**Given request 1**
In the FeatureHub tutorial, what is the second element of the tuple returned by get_sample_dataset?
**Given request 2**
Name every method called on commands in the FeatureHub tutorial.

FeatureHub Tutorial¶

In this tutorial, we will go through the functionality offered by FeatureHub, a cloud platform for feature engineering.

What is feature engineering? Feature engineering is the step in the data science pipeline in which raw variables are transformed to create features ready for inclusion in a machine learning model. This is a critical step in a typical data science pipeline and can be one of the most challenging aspects of a prediction task. Indeed, human intuition and domain expertise often play a key role in the generation of high-quality features.

Prepare your session¶

(back to top)

We import commands, the FeatureHub client, into our workspace. We’ll use this client to acquire data, evaluate our features, and register them with the Feature database.

In [ ]:

from featurehub.problems.demo import commands

Acquire dataset¶

We use get_sample_dataset to load the training data into our workspace. The result is a tuple where the first element is dataset, a dictionary mapping table names to Pandas DataFrames, and the second element is target, a Pandas DataFrame with one column. This one column is what we are trying to predict.

In [ ]:

dataset, target = commands.get_sample_dataset()

We can explore our data inline in the Notebook.

In [ ]:

list(dataset.keys())

In [ ]:

dataset["users"].head()

In [ ]:

dataset["groups"].head()

In [ ]:

target.head()

Explore existing features¶

We can use several methods to see what features have already been registered to the Feature database.

The first method, print_my_features, prints the features that you have registered to the database.

In [ ]:

commands.print_my_features()

We can also pass additional parameters to print_my_features to filter by code fragments or to see a certain type of metric, if available.

In [ ]:

commands.print_my_features(code_fragment="""dataset["users"]["name"]""")

To see detailed documentation, try using Jupyter Notebook’s built-in documentation system by appending a ? to the end of a method name.

In [ ]:

commands.print_my_features?

The second method, discover_features, prints features that other participants have registered to the Feature database. This allows you to discover code that has already been written, so you can either avoid duplicating work or come up with new ideas.

In [ ]:

commands.discover_features()

The same additional parameters, code_fragment and metric_name, are available.

In [ ]:

commands.discover_features(code_fragment="""fillna(""")

Write a new feature¶

(back to top)

FeatureHub asks you to observe some rudimentary scaffolding when you write a new feature.

Your feature is a function that should

✓ accept a single parameter, dataset
✓ return a single column of values
- that has as many rows as there are entities in the dataset
- that is ordered in the same way as the entities (that is, don’t sort your feature values!)
- that can be coerced to a DataFrame
✓ be defined in the global scope
✓ import all required modules that it requires within the function body

Your feature should not

✗ modify the underlying dataset
✗ use other variables or external module members defined at the global scope (see below)

Skip below to read more about good and bad features in FeatureHub.

Here is one good example of a feature. You can execute the feature right away to see what it returns.

In [ ]:

def hi_lo_age(dataset):
    from sklearn.preprocessing import binarize
    cutoff = 30
    return binarize(dataset["users"]["age"].values.reshape(-1,1), cutoff)

hi_lo_age(dataset)

Evaluate a feature on training data¶

(back to top)

Now that we have written a candidate feature, we can evaluate it on training data. The evaluation routine proceeds as follows.

**Given data**

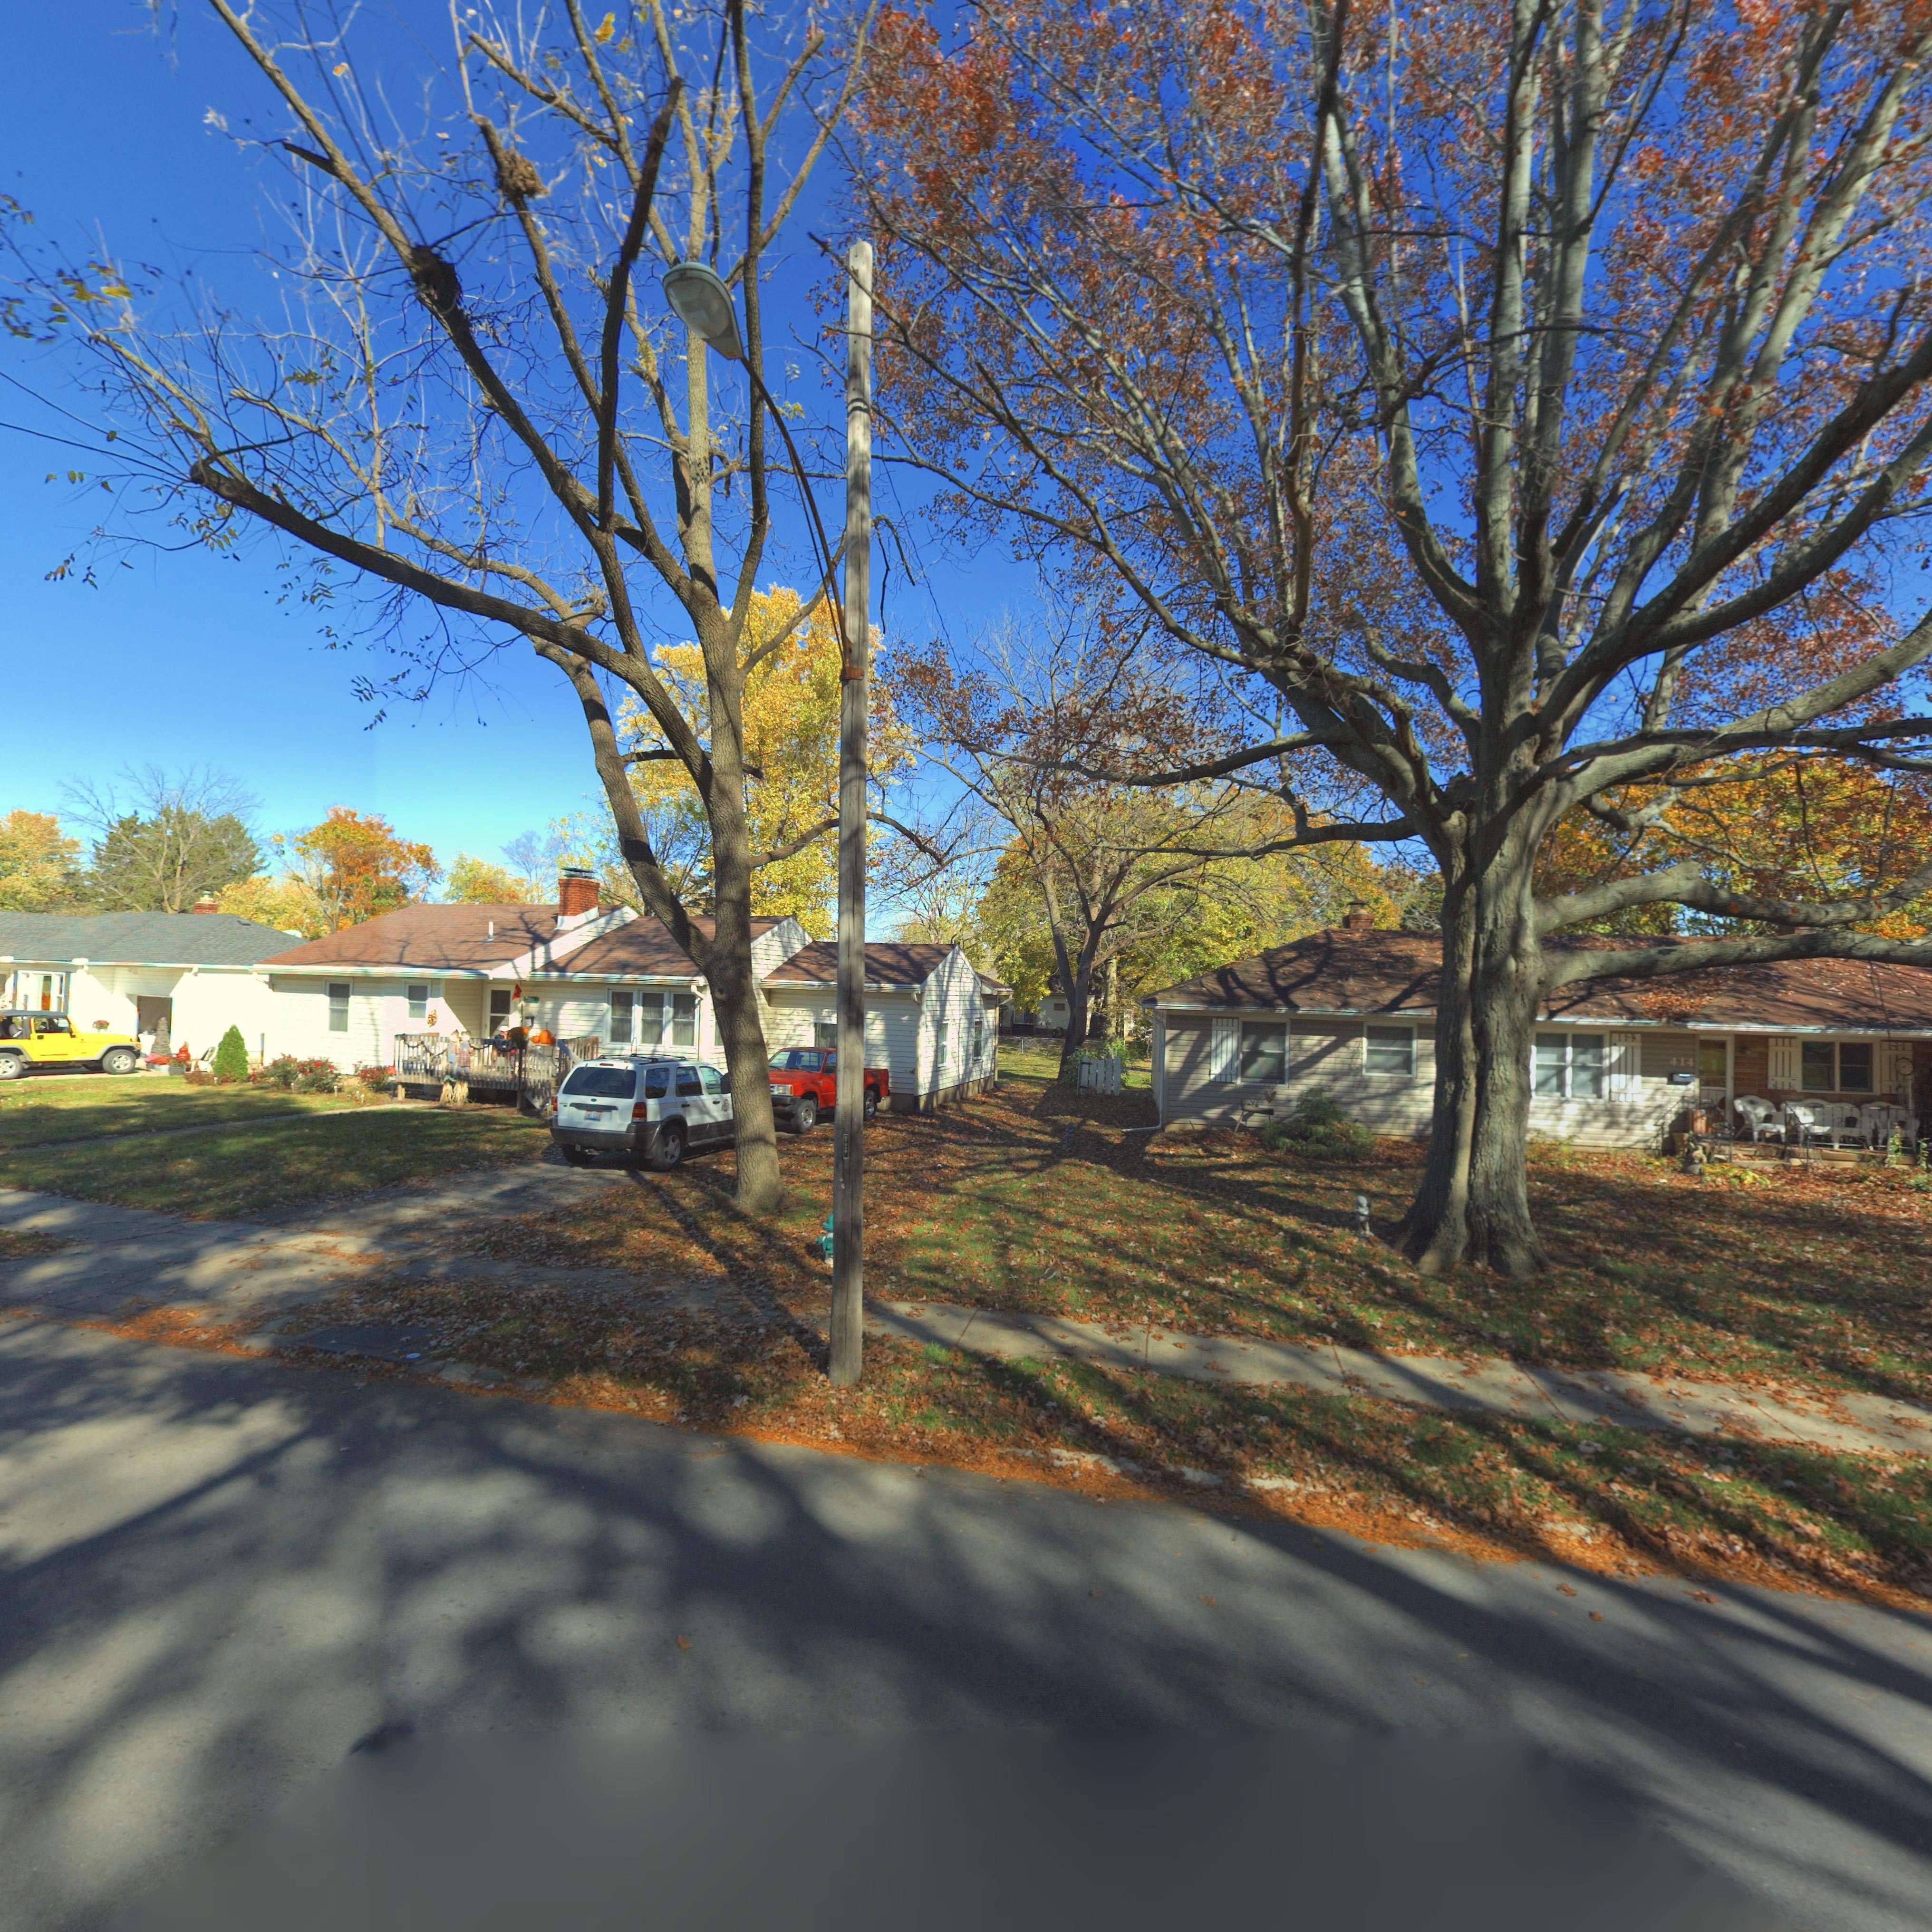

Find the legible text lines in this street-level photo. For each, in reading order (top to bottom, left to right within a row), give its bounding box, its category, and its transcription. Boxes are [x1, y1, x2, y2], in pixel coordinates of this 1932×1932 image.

[1668, 1056, 1694, 1067] StreetNumber: 414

**Task result 1**
It is target, a Pandas DataFrame with one column holding the values to predict.

**Task result 2**
get_sample_dataset, print_my_features, discover_features